Borders, the bookstore chain, filed for bankruptcy this week. There were lots of reasons, but the hardest to swallow is the bookseller’s total failure to come to terms with digital publishing and online retailing. According to Julie Bosman and Michael J. de la Merced, writing for the New York Times, “Borders owed US$272 million to its 30 largest unsecured creditors—including US$41.1 million to the Penguin Group USA.” Borders reportedly stopped paying publishers in December 2010.
User experience
User experience professionals who work in organizations fantasize about a situation where everyone in the organization already knows and buys into the importance of user experience design. Sadly, that’s almost never the case and, as Stephanie Arnold writes in “The adventures of usability girl: Building UX from the ground up,” we spend our time educating, selling, practicing, and as “a soldier in the UX revolution.” Arnold offers good tips for those working in the UX trenches.
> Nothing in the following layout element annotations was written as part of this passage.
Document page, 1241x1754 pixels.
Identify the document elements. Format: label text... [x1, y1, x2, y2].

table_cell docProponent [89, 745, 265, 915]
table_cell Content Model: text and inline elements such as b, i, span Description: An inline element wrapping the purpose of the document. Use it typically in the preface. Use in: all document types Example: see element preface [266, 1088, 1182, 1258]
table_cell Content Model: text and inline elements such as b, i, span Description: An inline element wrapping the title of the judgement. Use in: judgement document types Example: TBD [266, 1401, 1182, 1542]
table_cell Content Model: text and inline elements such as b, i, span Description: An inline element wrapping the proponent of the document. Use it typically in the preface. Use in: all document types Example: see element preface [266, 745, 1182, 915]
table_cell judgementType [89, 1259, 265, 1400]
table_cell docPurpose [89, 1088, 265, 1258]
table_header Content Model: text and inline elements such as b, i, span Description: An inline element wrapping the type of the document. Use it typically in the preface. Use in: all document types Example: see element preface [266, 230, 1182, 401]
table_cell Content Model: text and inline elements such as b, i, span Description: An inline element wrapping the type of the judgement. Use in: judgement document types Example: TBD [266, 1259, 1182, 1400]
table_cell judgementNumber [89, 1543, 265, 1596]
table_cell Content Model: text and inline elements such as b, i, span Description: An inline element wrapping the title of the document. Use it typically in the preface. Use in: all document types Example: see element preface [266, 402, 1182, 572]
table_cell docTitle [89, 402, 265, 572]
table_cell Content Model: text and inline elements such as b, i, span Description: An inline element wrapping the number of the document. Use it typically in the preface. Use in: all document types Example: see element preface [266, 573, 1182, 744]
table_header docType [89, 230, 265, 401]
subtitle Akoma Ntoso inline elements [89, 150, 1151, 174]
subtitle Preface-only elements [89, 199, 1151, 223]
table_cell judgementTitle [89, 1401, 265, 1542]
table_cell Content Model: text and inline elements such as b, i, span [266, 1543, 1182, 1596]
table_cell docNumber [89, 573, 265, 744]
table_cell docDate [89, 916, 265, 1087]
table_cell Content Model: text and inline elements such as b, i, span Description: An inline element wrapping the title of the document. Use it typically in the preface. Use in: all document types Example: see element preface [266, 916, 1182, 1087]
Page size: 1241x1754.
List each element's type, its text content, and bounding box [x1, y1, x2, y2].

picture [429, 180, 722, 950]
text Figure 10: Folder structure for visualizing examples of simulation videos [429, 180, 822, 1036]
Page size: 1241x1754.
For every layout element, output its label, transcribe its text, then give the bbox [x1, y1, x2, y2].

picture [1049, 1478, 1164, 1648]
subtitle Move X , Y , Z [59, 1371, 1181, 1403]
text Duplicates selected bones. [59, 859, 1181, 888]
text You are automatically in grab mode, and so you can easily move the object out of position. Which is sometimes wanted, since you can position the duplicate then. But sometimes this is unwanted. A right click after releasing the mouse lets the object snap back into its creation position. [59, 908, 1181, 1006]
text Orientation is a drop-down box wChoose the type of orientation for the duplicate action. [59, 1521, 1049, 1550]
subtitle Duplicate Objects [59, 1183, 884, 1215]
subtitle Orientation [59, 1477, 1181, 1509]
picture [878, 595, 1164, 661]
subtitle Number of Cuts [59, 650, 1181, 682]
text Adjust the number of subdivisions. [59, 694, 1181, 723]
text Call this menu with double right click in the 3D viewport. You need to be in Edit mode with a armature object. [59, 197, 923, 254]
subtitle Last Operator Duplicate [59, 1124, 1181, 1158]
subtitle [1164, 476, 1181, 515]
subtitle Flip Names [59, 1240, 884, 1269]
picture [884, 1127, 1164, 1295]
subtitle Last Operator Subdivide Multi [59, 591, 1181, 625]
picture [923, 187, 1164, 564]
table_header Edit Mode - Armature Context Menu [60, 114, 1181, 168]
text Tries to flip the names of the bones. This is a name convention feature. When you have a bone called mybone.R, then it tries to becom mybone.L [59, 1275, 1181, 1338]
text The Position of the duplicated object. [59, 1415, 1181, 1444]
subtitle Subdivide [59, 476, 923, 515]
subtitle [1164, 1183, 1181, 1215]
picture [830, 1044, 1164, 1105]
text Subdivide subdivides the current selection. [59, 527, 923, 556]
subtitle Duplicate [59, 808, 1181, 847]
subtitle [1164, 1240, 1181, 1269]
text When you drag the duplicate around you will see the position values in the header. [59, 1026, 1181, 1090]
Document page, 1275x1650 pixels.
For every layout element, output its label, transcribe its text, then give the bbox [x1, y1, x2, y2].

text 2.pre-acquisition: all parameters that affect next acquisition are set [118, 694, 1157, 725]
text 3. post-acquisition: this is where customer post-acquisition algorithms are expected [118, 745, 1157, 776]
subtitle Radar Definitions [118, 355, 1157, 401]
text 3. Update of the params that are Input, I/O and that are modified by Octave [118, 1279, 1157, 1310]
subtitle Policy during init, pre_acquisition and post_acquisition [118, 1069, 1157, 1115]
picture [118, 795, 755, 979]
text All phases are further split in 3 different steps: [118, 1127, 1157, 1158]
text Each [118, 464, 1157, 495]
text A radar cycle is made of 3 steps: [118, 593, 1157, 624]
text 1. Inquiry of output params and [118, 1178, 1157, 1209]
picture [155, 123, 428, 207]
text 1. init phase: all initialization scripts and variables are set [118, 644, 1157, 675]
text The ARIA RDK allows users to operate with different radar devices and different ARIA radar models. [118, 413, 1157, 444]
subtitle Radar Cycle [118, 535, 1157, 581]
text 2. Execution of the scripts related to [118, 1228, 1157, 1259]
It’s no secret that I despise search engine optimization (SEO) and that I believe the “secret” is compelling content that people want to read and to which others find value in linking. Claire Cain Miller, writing for the New York Times, attempts to expose the practice for a mainstream audience and does a pretty good job. And then comes David Segal’s account in the Times of how J.C. Penney gamed Google during the holiday selling season using SEO techniques that Google acknowledged were over the line. Buried in the last page of Segal’s piece is the revelation, “Last year, Advertising Age obtained a Google document that listed some of its largest advertisers, including AT&T, eBay and yes, J.C. Penney. The company, this document said, spent US$2.46 million a month on paid Google search ads—the kind you see next to organic results. Is it possible that Google was willing to contenance an extensive black-hat campaign because it helped one of its larger advertisers?” That’s precisely the kinds of antitrust questions the European Union is asking Google.
Jakob Nielsen’s latest Alertbox finds that giving money on charity websites is seven percent harder than spending money on ecommerce sites. Donating physical goods was even harder, although volunteering was found to be quite good.
Brandon Schauer, writing for Adaptive Path, offers a pretty good overview of the user experience impacts of Apple’s new subscription model. Products become services that must improve over time; publishers had better spend plenty of time making a compelling trial or demo; and loyalty is going to become a more important metric than circulation.